Le syndicat étudiant Priama Diia[1] vient de sortir une brochure expliquant le cadre juridique de l’action syndicale en Ukraine, que le Germe publie à titre documentaire (télécharger ici).
Nous avons effectué et révisé la traduction en français[2], et adapté pour une meilleure compréhension. Par exemple, là ou en ukrainien on écrit « association publique » ou « organisation publique » il s’agit de ce que nous connaissons comme « association », de même nous avons repris le vocabulaire du Code du travail français quand il traite des « unions de syndicats » là où les Ukrainiens écrivent « association de syndicats ».
Les organes d’autogestion étudiante dont il est fait état dans cette brochure n’ont pas d’équivalent en France. Il s’agit de structures élues par les étudiants, sortes de petits parlements, plus proches de pratiques de cogestion avece l’administration en réalité. On trouvera dés éléments de compréhension de la structuration universitaire dans « Mouvements étudiants dans un contexte de conflit armé : l’exemple de la guerre en Ukraine »[3]. En France, à la Libération, ce modèle de « parlement étudiant » (baptisé alors « bureaux étudiants ») avait été rejeté par l’UNEF au profit d’un modèle syndical[4]. En 1946, elle revendiquait la reconnaissance du fait syndical étudiant. Pourtant, 80 ans après la « charte de Grenoble », c’est toujours le droit des associations qui régit les organisations étudiantes, et non le droit syndical qui leur est refusé[5].
On constatera à la lecture de cette brochure qu’en Ukraine c’est le même droit syndical qui régit aussi bien le monde du travail que le monde étudiant. Preuve que « l’utopie », de l’extension du droit syndical aux « jeunes travailleurs intellectuels » est bien réaliste.

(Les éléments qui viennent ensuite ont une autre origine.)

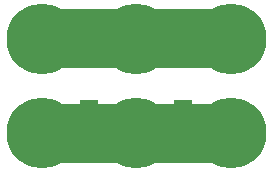
<source format=gtl>
%TF.GenerationSoftware,KiCad,Pcbnew,4.0.5-e0-6337~49~ubuntu16.04.1*%
%TF.CreationDate,2017-05-27T06:59:20-07:00*%
%TF.ProjectId,2x3-6mm-Square-SMT-Pushbutton,3278332D366D6D2D5371756172652D53,v1.1*%
%TF.FileFunction,Copper,L1,Top,Signal*%
%FSLAX46Y46*%
G04 Gerber Fmt 4.6, Leading zero omitted, Abs format (unit mm)*
G04 Created by KiCad (PCBNEW 4.0.5-e0-6337~49~ubuntu16.04.1) date Sat May 27 06:59:20 2017*
%MOMM*%
%LPD*%
G01*
G04 APERTURE LIST*
%ADD10C,0.350000*%
%ADD11C,5.000000*%
%ADD12C,6.000000*%
%ADD13R,1.550000X1.300000*%
%ADD14C,0.350000*%
G04 APERTURE END LIST*
D10*
D11*
X39393800Y-56667400D02*
X23293800Y-56667400D01*
X39293800Y-48567400D02*
X22993800Y-48567400D01*
D12*
X23293800Y-48667400D03*
X31293800Y-48667400D03*
X31293800Y-56667400D03*
X23293800Y-56667400D03*
D13*
X27293800Y-54467400D03*
X27293800Y-49967400D03*
X35243800Y-54467400D03*
X35243800Y-49967400D03*
D12*
X39293800Y-48667400D03*
X39293800Y-56667400D03*
D14*
X23293800Y-48667400D03*
X31293800Y-48667400D03*
X31293800Y-56667400D03*
X23293800Y-56667400D03*
X39293800Y-48667400D03*
X39293800Y-56667400D03*
M02*

</source>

De quoi donner des arguments aux organisations à vocation syndicale et représentative en ce 80e anniversaire de la charte de Grenoble.
Sommaire : GLOSSAIRE DES TERMES ET ABRÉVIATIONS – QU’EST-CE QU’UN SYNDICAT ? – QU’EST-CE QU’UNE SECTION SYNDICALE (SYNDICAT DE BASE) ? – EN QUOI UN SYNDICAT PEUT-IL M’ÊTRE UTILE ? – QUI PEUT ÊTRE MEMBRE DU SYNDICAT ? – QU’EST-CE QU’UN SYNDICAT « JAUNE » ? – LES SYNDICATS FONT-ILS PARTIE DES ORGANES DE L’AUTOGESTION ÉTUDIANTE, ET EN QUOI CONSISTE LA DIFFÉRENCE ENTRE EUX ? – COMMENT CRÉER UN SYNDICAT ? – COMMENT CRÉER UNE ASSOCIATION DE SYNDICATS (CONSEILS, CONFÉDÉRATIONS, FÉDÉRATIONS) ? – CE QU’IL FAUT SAVOIR SUR LE FINANCEMENT ET LA FISCALITÉ DES SYNDICATS ? – QU’EST-CE QUE LE STATUT D’ORGANISME À BUT NON LUCRATIF ? – UN SYNDICAT DOIT-IL PRÉSENTER DES ÉTATS FINANCIERS ? – QU’EST-CE QUE L’OBSTRUCTION À L’ACTIVITÉ LÉGALE DES SYNDICATS ET COMMENT L’IDENTIFIER ? – CODES QR
[1]. Nous utilisons le nom ukrainien, et non sa traduction française « Action directe «, pour éviter la confusion avec ce qui fut le nom d’un groupe politique d’extrême-gauche en France ayant commis des attentats et actions armées. Merci à Patrick le Tréhondat, notre « agent de liaison » avec les étudiants d’Ukraine.
[2]. La version originale est disponible ici: https://www.priama-diia.org/static/pdf/what_unions_are.pdf
[3]. Sur le site du Germe, https://www.germe-inform.fr/?p=6201.
[4]. Robi Morder (coord), Naissance d’un syndicalisme étudiant. 1946 : la charte de Grenoble, Paris, Syllepse, 2006, et aussi le chapitre 2 de Paul Bouchet, Mes sept utopies, Paris, L’Atelier, 2010. Dossier sur notre site
[5]. Voir Robi Morder, « Associations et syndicats étudiants », P. Bertoni et R. Matta-Duvignau (dir.) Dictionnaire du droit de l’éducation, LGDJ, 2021. En plus développé sur le plan historique, « Regards juridiques, sociologiques et politiques sur les structures de l’UNEF », Les Cahiers du Germe, spécial n° 3, 1998, et sur notre site.